=== Section Start ===

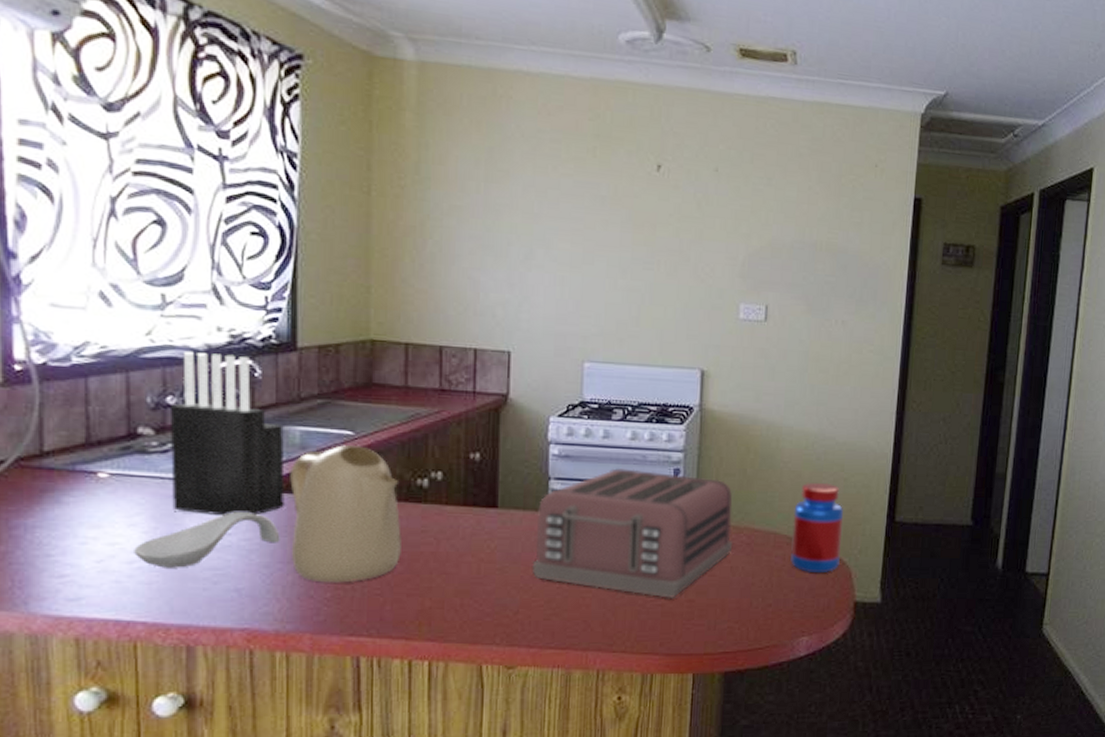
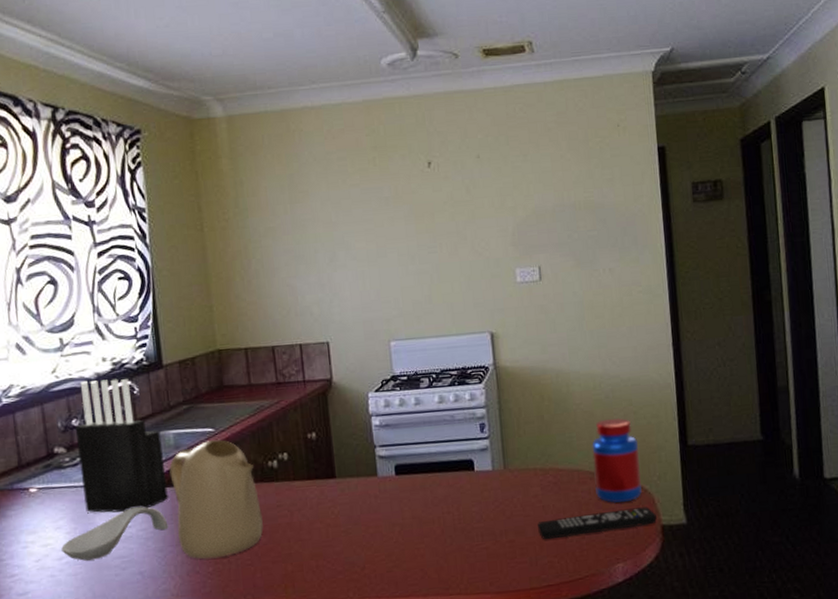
toaster: present [531,468,733,598] -> none [369,427,542,541]
remote control: none [722,580,851,604] -> present [538,507,657,540]

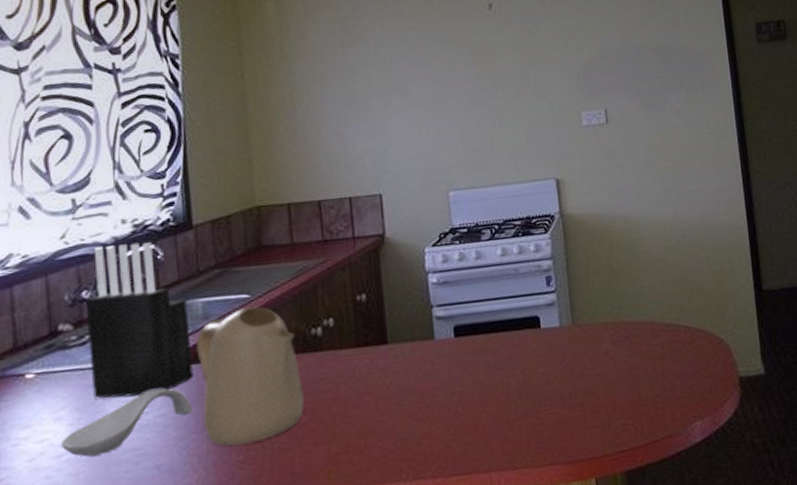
remote control: present [538,507,657,540] -> none [609,358,734,401]
jar: present [592,417,642,504] -> none [664,264,718,357]

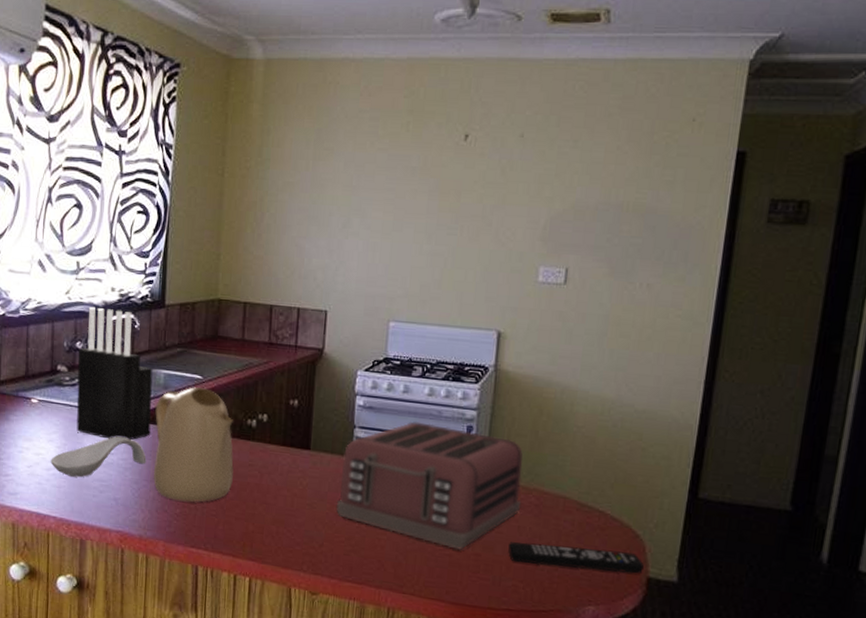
toaster: none [425,279,613,408] -> present [336,421,523,550]
remote control: none [609,358,734,401] -> present [508,542,644,574]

=== Section End ===

*What is required*
In your output, include only the lines from the line containing "remote control: present" through the last line of the material above, exactly as they appear, and leave out the pictures.

*Answer below*
remote control: present [538,507,657,540] -> none [609,358,734,401]
jar: present [592,417,642,504] -> none [664,264,718,357]

toaster: none [425,279,613,408] -> present [336,421,523,550]
remote control: none [609,358,734,401] -> present [508,542,644,574]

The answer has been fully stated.